▶ **What the task requires**:
Transcribe the text lines of every item below, keeping each line word for word. Leave the pictures out of your answer.

[Transcribed page text]

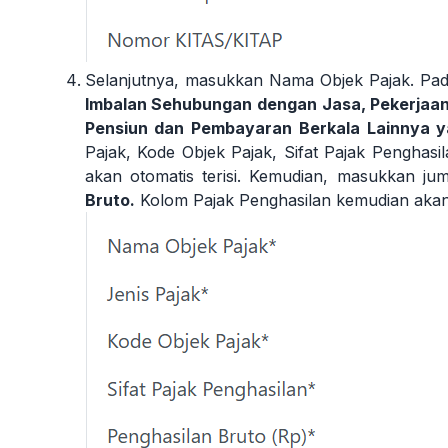
Selanjutnya, masukkan Nama Objek Pajak. Pada 
Imbalan Sehubungan dengan Jasa, Pekerjaan
Pensiun dan Pembayaran Berkala Lainnya y
Pajak, Kode Objek Pajak, Sifat Pajak Penghasi
akan otomatis terisi. Kemudian, masukkan j
Bruto.
Kolom Pajak Penghasilan kemudian akan o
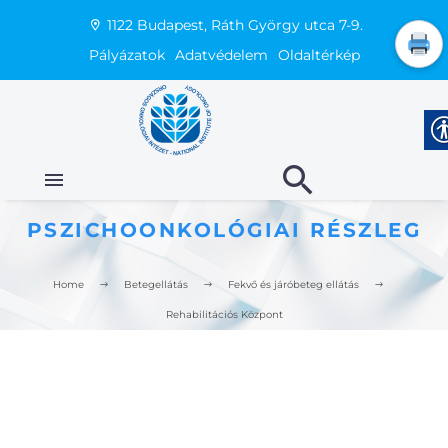
1122 Budapest, Ráth György utca 7-9.
Pályázatok
Adatvédelem
Oldaltérkép
PSZICHOONKOLÓGIAI RÉSZLEG
Home
Betegellátás
Fekvő és járóbeteg ellátás
Rehabilitációs Központ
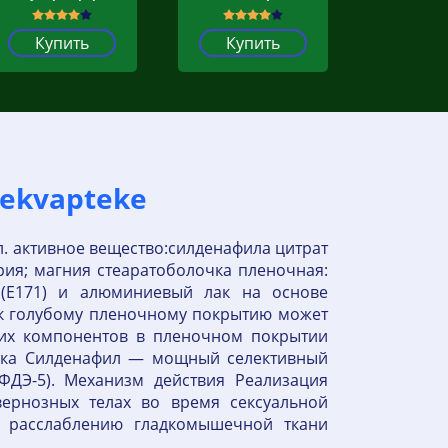
Купить
Купить
Lekvapteke
л. активное вещество:силденафила цитрат
рия; магния стеаратоболочка пленочная:
д (Е171) и алюминиевый лак на основе
н)к голубому пленочному покрытию может
оих компонентов в пленочном покрытии
амика Силденафил — мощный селективный
ФДЭ-5). Механизм действия Реализация
вернозных телах во время сексуальной
у расслаблению гладкомышечной ткани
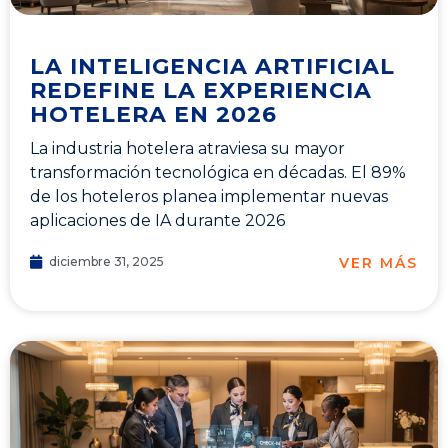
LA INTELIGENCIA ARTIFICIAL
REDEFINE LA EXPERIENCIA
HOTELERA EN 2026
La industria hotelera atraviesa su mayor
transformación tecnológica en décadas. El 89%
de los hoteleros planea implementar nuevas
aplicaciones de IA durante 2026
VER MÁS
diciembre 31, 2025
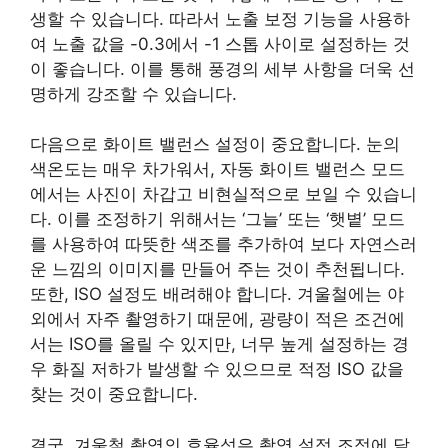
생할 수 있습니다. 따라서 노출 보정 기능을 사용하
여 노출 값을 -0.3에서 -1 스톱 사이로 설정하는 것
이 좋습니다. 이를 통해 풍경의 세부 사항을 더욱 선
명하게 강조할 수 있습니다.
다음으로 화이트 밸런스 설정이 중요합니다. 눈의
색온도는 매우 차가워서, 자동 화이트 밸런스 모드
에서는 사진이 차갑고 비현실적으로 보일 수 있습니
다. 이를 조정하기 위해서는 ‘그늘’ 또는 ‘햇볕’ 모드
를 사용하여 따뜻한 색조를 추가하여 보다 자연스러
운 느낌의 이미지를 만들어 주는 것이 추천됩니다.
또한, ISO 설정도 배려해야 합니다. 겨울철에는 야
외에서 자주 촬영하기 때문에, 광량이 적은 조건에
서는 ISO를 올릴 수 있지만, 너무 높게 설정하는 경
우 화질 저하가 발생할 수 있으므로 적정 ISO 값을
찾는 것이 중요합니다.
결국, 겨울철 촬영의 효율성은 촬영 설정 조정에 달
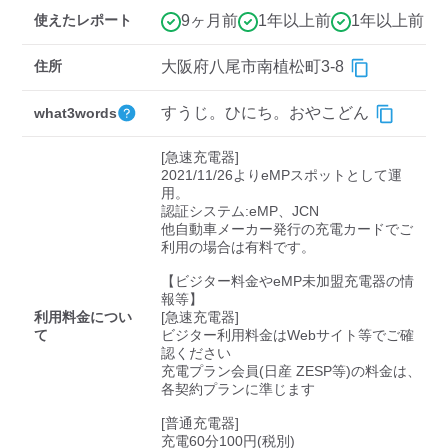
検索する
使えたレポート
9ヶ月前
1年以上前
1年以上前
住所
大阪府八尾市南植松町3-8
すうじ。ひにち。おやこどん
what3words
[急速充電器]

2021/11/26よりeMPスポットとして運
用。

認証システム:eMP、JCN

他自動車メーカー発行の充電カードでご
利用の場合は有料です。

【ビジター料金やeMP未加盟充電器の情
報等】

利用料金につい
[急速充電器]

て
ビジター利用料金はWebサイト等でご確
認ください 

充電プラン会員(日産 ZESP等)の料金は、
各契約プランに準じます

[普通充電器]

充電60分100円(税別)
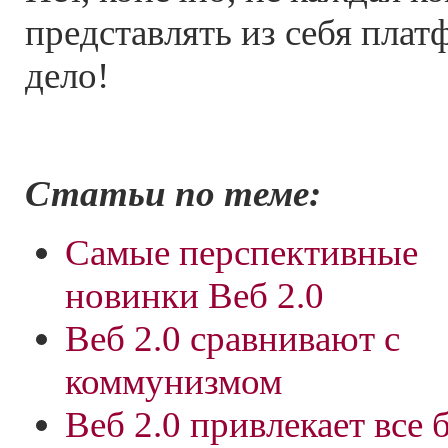
представлять из себя плат
дело!
Статьи по теме:
Самые перспективные
новинки Веб 2.0
Веб 2.0 сравнивают с
коммунизмом
Веб 2.0 привлекает все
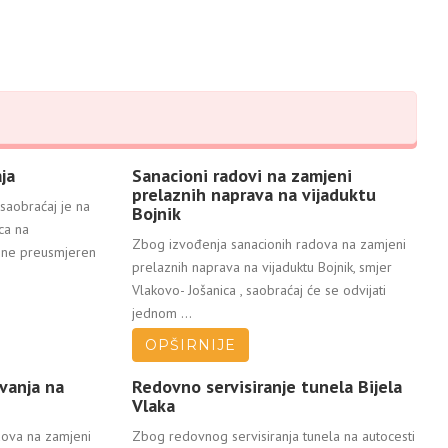
ja
Sanacioni radovi na zamjeni
prelaznih naprava na vijaduktu
saobraćaj je na
Bojnik
ca na
Zbog izvođenja sanacionih radova na zamjeni
vine preusmjeren
prelaznih naprava na vijaduktu Bojnik, smjer
Vlakovo- Jošanica , saobraćaj će se odvijati
jednom ...
OPŠIRNIJE
vanja na
Redovno servisiranje tunela Bijela
Vlaka
dova na zamjeni
Zbog redovnog servisiranja tunela na autocesti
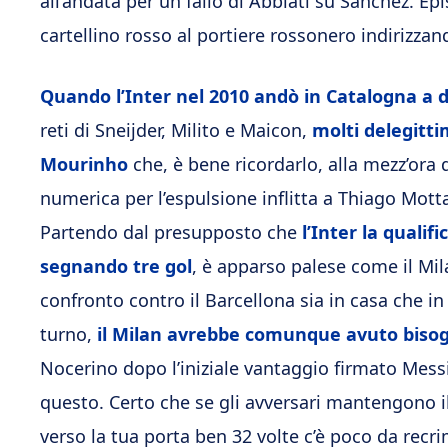
all’andata per un fallo di Abbiati su Sanchez. E
cartellino rosso al portiere rossonero indirizza
Quando l’Inter nel 2010 andò in Catalogna a di
reti di Sneijder, Milito e Maicon,
molti delegitti
Mourinho
che, è bene ricordarlo, alla mezz’ora 
numerica per l’espulsione inflitta a Thiago Mot
Partendo dal presupposto che
l’Inter la qualif
segnando tre gol
, è apparso palese come il Mi
confronto contro il Barcellona sia in casa che in 
turno,
il Milan avrebbe comunque avuto bisog
Nocerino dopo l’iniziale vantaggio firmato Mess
questo. Certo che se gli avversari mantengono il
verso la tua porta ben 32 volte c’è poco da recr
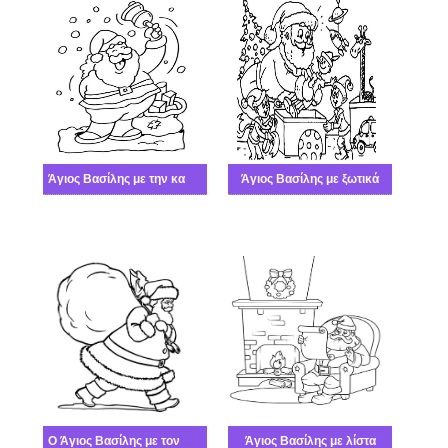
Άγιος Βασίλης με την καμπάνα
Άγιος Βασίλης με ξωτικά
Ο Άγιος Βασίλης με τον σάκο του
Άγιος Βασίλης με λίστα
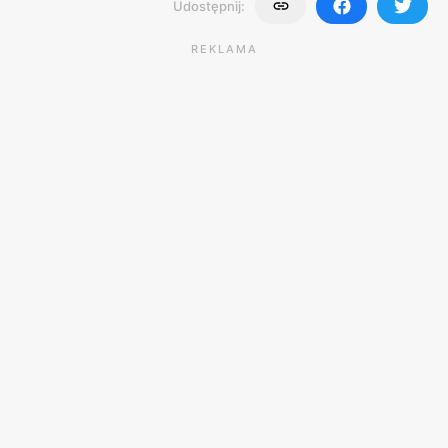
Udostępnij:
REKLAMA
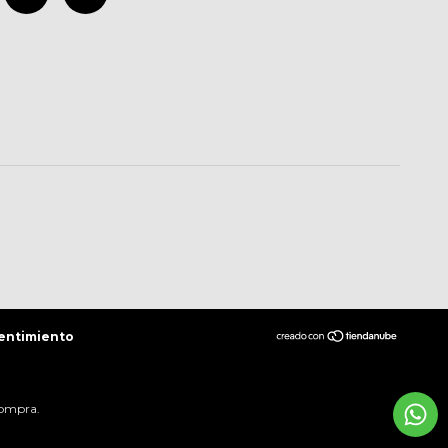
entimiento
compra.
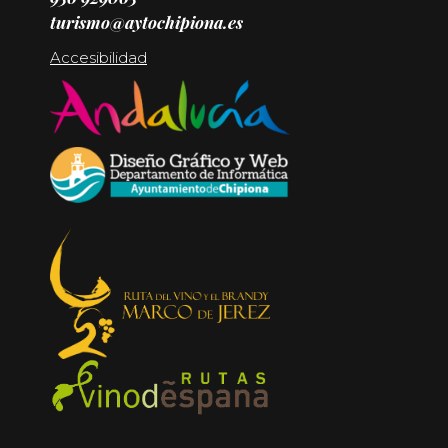
turismo@aytochipiona.es
Accesibilidad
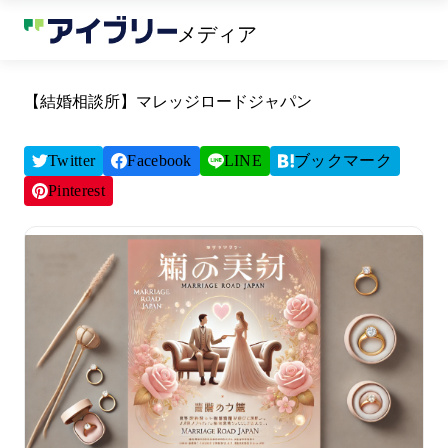
メディア
【結婚相談所】マレッジロードジャパン
Twitter
Facebook
LINE
ブックマーク
Pinterest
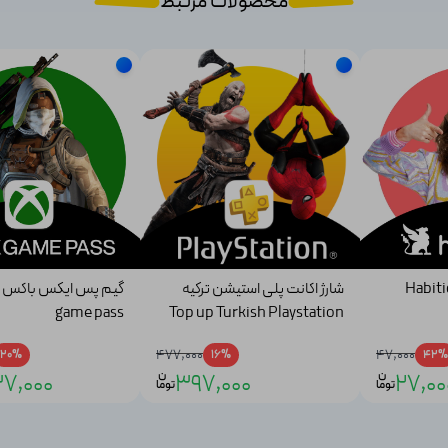
محصولات مرتبط
شارژ اکانت پلی استیشن ترکیه
game pass
Top up Turkish Playstation
Wallet
477,000
47,000
20%
16%
42%
ن
ن
7,000
397,000
27,00
توما
توما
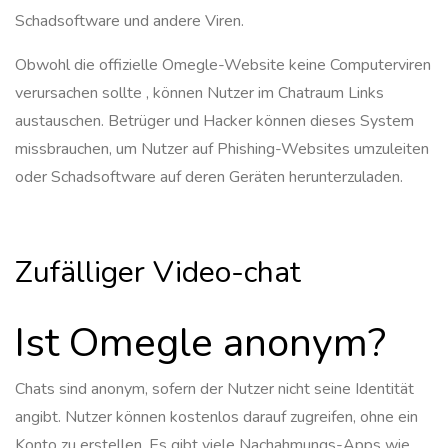
Schadsoftware und andere Viren.
Obwohl die offizielle Omegle-Website keine Computerviren
verursachen sollte , können Nutzer im Chatraum Links
austauschen. Betrüger und Hacker können dieses System
missbrauchen, um Nutzer auf Phishing-Websites umzuleiten
oder Schadsoftware auf deren Geräten herunterzuladen.
Zufälliger Video-chat
Ist Omegle anonym?
Chats sind anonym, sofern der Nutzer nicht seine Identität
angibt. Nutzer können kostenlos darauf zugreifen, ohne ein
Konto zu erstellen. Es gibt viele Nachahmungs-Apps wie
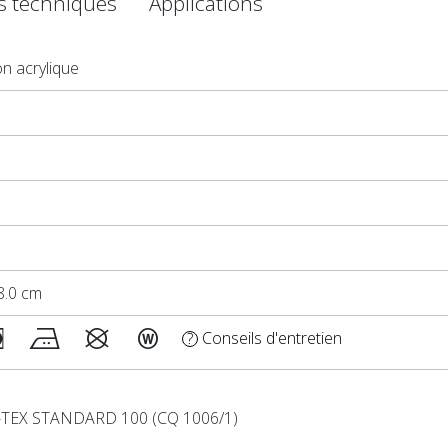
es techniques
Applications
on acrylique
58.0 cm
Conseils d'entretien
?
TEX STANDARD 100 (CQ 1006/1)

▶ **Reply to the task**:
Selanjutnya, masukkan Nama Objek Pajak. Pada 
Imbalan Sehubungan dengan Jasa, Pekerjaan
Pensiun dan Pembayaran Berkala Lainnya y
Pajak, Kode Objek Pajak, Sifat Pajak Penghasi
akan otomatis terisi. Kemudian, masukkan j
Bruto.
Kolom Pajak Penghasilan kemudian akan o
1122 Budapest, Ráth György utca 7-9.
Pályázatok
Adatvédelem
Oldaltérkép
PSZICHOONKOLÓGIAI RÉSZLEG
Home
Betegellátás
Fekvő és járóbeteg ellátás
Rehabilitációs Központ
Купить
Купить
Lekvapteke
л. активное вещество:силденафила цитрат
рия; магния стеаратоболочка пленочная:
д (Е171) и алюминиевый лак на основе
н)к голубому пленочному покрытию может
оих компонентов в пленочном покрытии
амика Силденафил — мощный селективный
ФДЭ-5). Механизм действия Реализация
вернозных телах во время сексуальной
у расслаблению гладкомышечной ткани
LA INTELIGENCIA ARTIFICIAL
REDEFINE LA EXPERIENCIA
HOTELERA EN 2026
La industria hotelera atraviesa su mayor
transformación tecnológica en décadas. El 89%
de los hoteleros planea implementar nuevas
aplicaciones de IA durante 2026
VER MÁS
diciembre 31, 2025
생할 수 있습니다. 따라서 노출 보정 기능을 사용하
여 노출 값을 -0.3에서 -1 스톱 사이로 설정하는 것
이 좋습니다. 이를 통해 풍경의 세부 사항을 더욱 선
명하게 강조할 수 있습니다.
다음으로 화이트 밸런스 설정이 중요합니다. 눈의
색온도는 매우 차가워서, 자동 화이트 밸런스 모드
에서는 사진이 차갑고 비현실적으로 보일 수 있습니
다. 이를 조정하기 위해서는 ‘그늘’ 또는 ‘햇볕’ 모드
를 사용하여 따뜻한 색조를 추가하여 보다 자연스러
운 느낌의 이미지를 만들어 주는 것이 추천됩니다.
또한, ISO 설정도 배려해야 합니다. 겨울철에는 야
외에서 자주 촬영하기 때문에, 광량이 적은 조건에
서는 ISO를 올릴 수 있지만, 너무 높게 설정하는 경
우 화질 저하가 발생할 수 있으므로 적정 ISO 값을
찾는 것이 중요합니다.
결국, 겨울철 촬영의 효율성은 촬영 설정 조정에 달
検索する
使えたレポート
9ヶ月前
1年以上前
1年以上前
住所
大阪府八尾市南植松町3-8
すうじ。ひにち。おやこどん
what3words
[急速充電器]

2021/11/26よりeMPスポットとして運
用。

認証システム:eMP、JCN

他自動車メーカー発行の充電カードでご
利用の場合は有料です。

【ビジター料金やeMP未加盟充電器の情
報等】

利用料金につい
[急速充電器]

て
ビジター利用料金はWebサイト等でご確
認ください 

充電プラン会員(日産 ZESP等)の料金は、
各契約プランに準じます

[普通充電器]

充電60分100円(税別)
представлять из себя плат
дело!
Статьи по теме:
Самые перспективные
новинки Веб 2.0
Веб 2.0 сравнивают с
коммунизмом
Веб 2.0 привлекает все
ja
Sanacioni radovi na zamjeni
prelaznih naprava na vijaduktu
saobraćaj je na
Bojnik
ca na
Zbog izvođenja sanacionih radova na zamjeni
vine preusmjeren
prelaznih naprava na vijaduktu Bojnik, smjer
Vlakovo- Jošanica , saobraćaj će se odvijati
jednom ...
OPŠIRNIJE
vanja na
Redovno servisiranje tunela Bijela
Vlaka
dova na zamjeni
Zbog redovnog servisiranja tunela na autocesti
all’andata per un fallo di Abbiati su Sanchez. E
cartellino rosso al portiere rossonero indirizza
Quando l’Inter nel 2010 andò in Catalogna a di
reti di Sneijder, Milito e Maicon,
molti delegitti
Mourinho
che, è bene ricordarlo, alla mezz’ora 
numerica per l’espulsione inflitta a Thiago Mot
Partendo dal presupposto che
l’Inter la qualif
segnando tre gol
, è apparso palese come il Mi
confronto contro il Barcellona sia in casa che in 
turno,
il Milan avrebbe comunque avuto bisog
Nocerino dopo l’iniziale vantaggio firmato Mess
questo. Certo che se gli avversari mantengono il
verso la tua porta ben 32 volte c’è poco da recr
Άγιος Βασίλης με την καμπάνα
Άγιος Βασίλης με ξωτικά
Ο Άγιος Βασίλης με τον σάκο του
Άγιος Βασίλης με λίστα
Udostępnij:
REKLAMA
entimiento
compra.
turismo@aytochipiona.es
Accesibilidad
メディア
【結婚相談所】マレッジロードジャパン
Twitter
Facebook
LINE
ブックマーク
Pinterest
محصولات مرتبط
شارژ اکانت پلی استیشن ترکیه
game pass
Top up Turkish Playstation
Wallet
477,000
47,000
20%
16%
42%
ن
ن
7,000
397,000
27,00
توما
توما
Schadsoftware und andere Viren.
Obwohl die offizielle Omegle-Website keine Computerviren
verursachen sollte , können Nutzer im Chatraum Links
austauschen. Betrüger und Hacker können dieses System
missbrauchen, um Nutzer auf Phishing-Websites umzuleiten
oder Schadsoftware auf deren Geräten herunterzuladen.
Zufälliger Video-chat
Ist Omegle anonym?
Chats sind anonym, sofern der Nutzer nicht seine Identität
angibt. Nutzer können kostenlos darauf zugreifen, ohne ein
Konto zu erstellen. Es gibt viele Nachahmungs-Apps wie
es techniques
Applications
on acrylique
58.0 cm
Conseils d'entretien
?
TEX STANDARD 100 (CQ 1006/1)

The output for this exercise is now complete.